Just hanging out, appropriating some culture. Mostly because my culture can’t come up with anything better than yoga.
So far we’ve got binge-ing, perpetual upgrading, arguing about Love, arguing about God, deifying beauty, and competitive breeding.
As a cultural icon said, when you know better you do better. Yoga is better. All my culture can offer me is fitness and pharmaceuticals. Religion killed off wellness in my culture. So really, how could I not choose a culture of wellness over dependency?
What’s the point of staying in my lane when the road goes nowhere I want to be?
My culture is now saying I don’t deserve yoga because I am not brown. This is exactly why I seek something better; because my culture is preoccupied with failure. In many cases, it is simply the failure of its members to be born differently.
My culture has bullied me for not being good enough as long as I have been alive. Now it wants to bully me for not sticking around and not paying other people to fix me. I found a better way to think and live and heal and thrive. But now I am told I can’t even do that right.
My failure to defect without stealing a culture is apparently another genetic defect. I can’t help it because I’m white, and this is what white people do. I guess if I was going to leave the hive I was supposed to remain unwell, never learn, and never evolve.
As I understand it, the only way I am allowed to practice and not be guilty of at least some amount of cultural appropriation is to convert to Hinduism. Except I learned in yogic history that yoga predates Hinduism. So I’m stealing it from a culture that adopted it from a previous culture but which gets to claim it by virtue of geography. Okay, but if I stipulate that Hindus now own yoga as a culture, converting just to save myself some criticism seems more disrespectful to Hindus than what I’m doing now. Another white girl abusing her privilege, and since I have zero Hindu presence in my community I am guaranteed to do it badly even if I tried.
In truth, I can’t convert to Hinduism because I believe my feet are sacred. I can never consider pointing my feet at or toward a statue to be disrespectful or offensive or sacrilegious. My feet are more precious and divine than any statue on the planet. If I converted I’d be lying, playing along, and appropriating a religion for social approval. I won’t treat my feet that way.
So really, I guess I’m just fucked, which is a hallmark of my culture. See y’all? I am doing it right.

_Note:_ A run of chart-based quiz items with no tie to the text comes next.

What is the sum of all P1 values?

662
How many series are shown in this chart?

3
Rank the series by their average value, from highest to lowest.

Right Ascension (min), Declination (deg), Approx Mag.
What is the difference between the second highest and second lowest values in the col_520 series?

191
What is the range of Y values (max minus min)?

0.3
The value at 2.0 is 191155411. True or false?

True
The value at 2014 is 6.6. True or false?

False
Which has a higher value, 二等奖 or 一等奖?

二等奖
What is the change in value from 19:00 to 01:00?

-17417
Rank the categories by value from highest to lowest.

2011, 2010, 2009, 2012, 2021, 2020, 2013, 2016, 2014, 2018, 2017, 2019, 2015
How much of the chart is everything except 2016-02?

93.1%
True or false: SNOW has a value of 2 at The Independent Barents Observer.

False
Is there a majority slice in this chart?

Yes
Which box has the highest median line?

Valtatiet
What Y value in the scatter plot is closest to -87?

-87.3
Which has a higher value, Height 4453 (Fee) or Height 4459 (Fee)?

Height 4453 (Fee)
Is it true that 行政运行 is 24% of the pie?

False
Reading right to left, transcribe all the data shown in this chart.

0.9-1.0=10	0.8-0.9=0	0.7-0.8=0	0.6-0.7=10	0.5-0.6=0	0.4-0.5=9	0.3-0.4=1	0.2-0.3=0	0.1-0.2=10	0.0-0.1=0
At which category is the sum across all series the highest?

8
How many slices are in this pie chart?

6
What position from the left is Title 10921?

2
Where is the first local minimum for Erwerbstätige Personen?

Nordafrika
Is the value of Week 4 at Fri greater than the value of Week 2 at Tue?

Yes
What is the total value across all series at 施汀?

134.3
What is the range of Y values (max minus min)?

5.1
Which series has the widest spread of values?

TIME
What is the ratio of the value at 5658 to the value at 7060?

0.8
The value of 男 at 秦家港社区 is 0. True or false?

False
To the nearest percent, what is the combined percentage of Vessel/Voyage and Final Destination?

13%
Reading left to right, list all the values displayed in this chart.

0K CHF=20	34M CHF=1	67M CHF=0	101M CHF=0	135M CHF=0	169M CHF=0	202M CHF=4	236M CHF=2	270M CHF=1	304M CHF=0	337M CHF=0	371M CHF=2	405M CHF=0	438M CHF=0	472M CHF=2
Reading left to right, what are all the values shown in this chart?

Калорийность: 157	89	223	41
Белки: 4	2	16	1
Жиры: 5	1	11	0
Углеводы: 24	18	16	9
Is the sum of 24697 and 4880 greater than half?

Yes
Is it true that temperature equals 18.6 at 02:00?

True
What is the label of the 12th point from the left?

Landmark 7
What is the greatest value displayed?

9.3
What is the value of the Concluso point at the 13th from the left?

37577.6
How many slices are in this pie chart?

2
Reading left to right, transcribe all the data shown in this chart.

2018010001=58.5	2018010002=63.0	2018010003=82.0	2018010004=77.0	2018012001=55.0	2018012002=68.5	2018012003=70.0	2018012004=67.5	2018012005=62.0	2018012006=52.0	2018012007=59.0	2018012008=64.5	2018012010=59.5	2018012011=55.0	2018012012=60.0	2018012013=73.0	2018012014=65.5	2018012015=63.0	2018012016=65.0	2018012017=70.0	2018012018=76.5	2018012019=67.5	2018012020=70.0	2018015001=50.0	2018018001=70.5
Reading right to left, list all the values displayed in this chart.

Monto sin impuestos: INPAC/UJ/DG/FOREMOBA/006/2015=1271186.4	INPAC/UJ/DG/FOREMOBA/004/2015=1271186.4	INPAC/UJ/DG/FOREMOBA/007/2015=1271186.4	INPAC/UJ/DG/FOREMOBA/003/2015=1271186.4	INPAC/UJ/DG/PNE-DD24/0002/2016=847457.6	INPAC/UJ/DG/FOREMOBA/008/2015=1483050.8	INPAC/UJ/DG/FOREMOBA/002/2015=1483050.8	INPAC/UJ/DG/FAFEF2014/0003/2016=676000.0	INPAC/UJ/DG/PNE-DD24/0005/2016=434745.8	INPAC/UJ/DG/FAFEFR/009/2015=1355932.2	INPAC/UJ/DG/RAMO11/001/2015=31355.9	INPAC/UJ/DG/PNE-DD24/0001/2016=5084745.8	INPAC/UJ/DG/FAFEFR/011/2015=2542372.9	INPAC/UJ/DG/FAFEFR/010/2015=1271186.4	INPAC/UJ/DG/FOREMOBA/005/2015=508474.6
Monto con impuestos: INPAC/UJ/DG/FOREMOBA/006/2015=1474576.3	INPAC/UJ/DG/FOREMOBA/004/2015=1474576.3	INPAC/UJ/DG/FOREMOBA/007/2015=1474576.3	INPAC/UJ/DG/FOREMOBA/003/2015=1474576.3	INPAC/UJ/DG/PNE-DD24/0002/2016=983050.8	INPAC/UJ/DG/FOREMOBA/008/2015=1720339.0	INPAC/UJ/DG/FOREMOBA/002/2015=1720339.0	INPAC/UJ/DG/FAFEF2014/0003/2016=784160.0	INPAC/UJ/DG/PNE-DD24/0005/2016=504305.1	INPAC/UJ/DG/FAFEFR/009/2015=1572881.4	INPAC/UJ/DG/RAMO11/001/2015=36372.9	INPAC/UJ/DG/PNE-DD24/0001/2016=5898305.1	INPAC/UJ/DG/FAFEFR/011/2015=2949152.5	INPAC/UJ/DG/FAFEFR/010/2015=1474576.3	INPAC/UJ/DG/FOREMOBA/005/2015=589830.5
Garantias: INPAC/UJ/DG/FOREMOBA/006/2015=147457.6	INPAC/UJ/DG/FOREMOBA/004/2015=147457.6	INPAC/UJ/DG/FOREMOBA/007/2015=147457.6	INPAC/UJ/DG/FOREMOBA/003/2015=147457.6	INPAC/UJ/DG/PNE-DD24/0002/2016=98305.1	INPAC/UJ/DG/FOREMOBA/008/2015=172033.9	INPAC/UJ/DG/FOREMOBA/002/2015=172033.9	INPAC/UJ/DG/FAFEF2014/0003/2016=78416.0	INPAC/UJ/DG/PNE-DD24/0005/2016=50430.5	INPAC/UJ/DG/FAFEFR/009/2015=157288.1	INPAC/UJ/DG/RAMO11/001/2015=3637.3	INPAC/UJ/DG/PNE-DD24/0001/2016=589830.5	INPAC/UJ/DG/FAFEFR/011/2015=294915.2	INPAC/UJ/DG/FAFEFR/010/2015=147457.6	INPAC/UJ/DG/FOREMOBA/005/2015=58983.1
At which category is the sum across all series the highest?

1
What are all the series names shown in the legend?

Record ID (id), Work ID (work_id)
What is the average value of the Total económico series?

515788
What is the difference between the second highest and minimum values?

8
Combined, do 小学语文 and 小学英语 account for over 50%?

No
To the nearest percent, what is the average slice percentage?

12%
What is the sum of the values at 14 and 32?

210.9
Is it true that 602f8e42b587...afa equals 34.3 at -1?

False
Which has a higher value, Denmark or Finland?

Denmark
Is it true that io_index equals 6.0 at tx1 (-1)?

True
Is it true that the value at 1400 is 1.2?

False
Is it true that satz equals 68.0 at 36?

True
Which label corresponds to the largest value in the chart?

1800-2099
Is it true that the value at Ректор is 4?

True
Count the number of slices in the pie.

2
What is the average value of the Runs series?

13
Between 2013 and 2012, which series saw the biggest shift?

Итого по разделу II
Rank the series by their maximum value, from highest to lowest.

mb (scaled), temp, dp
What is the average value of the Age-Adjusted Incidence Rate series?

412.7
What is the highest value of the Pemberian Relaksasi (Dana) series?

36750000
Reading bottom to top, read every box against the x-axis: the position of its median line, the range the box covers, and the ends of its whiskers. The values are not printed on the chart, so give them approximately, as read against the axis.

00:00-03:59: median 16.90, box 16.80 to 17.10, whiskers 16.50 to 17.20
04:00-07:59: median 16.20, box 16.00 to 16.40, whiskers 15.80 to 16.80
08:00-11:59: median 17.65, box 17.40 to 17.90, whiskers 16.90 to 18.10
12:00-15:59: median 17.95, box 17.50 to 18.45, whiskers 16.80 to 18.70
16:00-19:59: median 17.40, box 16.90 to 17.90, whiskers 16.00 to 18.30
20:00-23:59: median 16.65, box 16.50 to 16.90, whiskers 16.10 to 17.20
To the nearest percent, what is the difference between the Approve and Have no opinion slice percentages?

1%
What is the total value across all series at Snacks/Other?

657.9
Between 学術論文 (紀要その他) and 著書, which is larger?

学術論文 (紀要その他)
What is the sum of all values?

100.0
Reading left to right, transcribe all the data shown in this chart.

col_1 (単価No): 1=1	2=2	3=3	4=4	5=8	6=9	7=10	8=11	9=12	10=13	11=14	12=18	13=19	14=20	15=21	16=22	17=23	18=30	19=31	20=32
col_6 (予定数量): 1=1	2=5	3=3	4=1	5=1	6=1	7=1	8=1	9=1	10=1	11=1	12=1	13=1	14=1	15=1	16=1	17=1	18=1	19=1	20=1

The new yoga police have agreed that we can all practice yoga as long as we follow a set of rules to prevent offending the people to whom yoga truly belongs. I’ve read them. Most of the rules govern what we should and shouldn’t do with yoga accessories. Beads, clothing, statues, images, symbols, placement, height, etc. Few of them govern what we do with our bodies.
Google a dozen articles on the cultural appropriation of yoga and see for yourself. So far the only physical crimes not related to yoga stuff are not knowing enough history, getting tattoos of deities on our dirty bodies, and we are not supposed to say Namaste anymore. The rest is about stuff. Seriously, we’re fighting mostly about merchandising and a greeting. (Sigh) Fine, fine, sacred is sacred.
I once gave a yoga mat to a student because she couldn’t afford one. It was a good yoga mat that will last her for years. She gave me a scarf with Ganesha on it. It was her own scarf. She wore it while meditating. She probably didn’t know any better. She offered it to me in gratitude. By proclamation of the yoga police I am not allowed to wear it. I get why; I really do. But gratitude is sacred too. Just sayin’.
It doesn’t even matter that I’ve studied the history because it was my job to teach it in the yoga school I appropriated. It doesn’t even matter that I know what the Aum symbol means. The yoga police can’t tell the extent of my education just by looking at me. All they can see is that I am non-brown and wearing stretchy pants. Anywhere in the vicinity of a mat I am probably going to be charged with one or more yoga sins and they would no doubt be correct. As a cultural bastard I’m always going to be guilty of something. I will never be right enough for everyone. All I can be is well.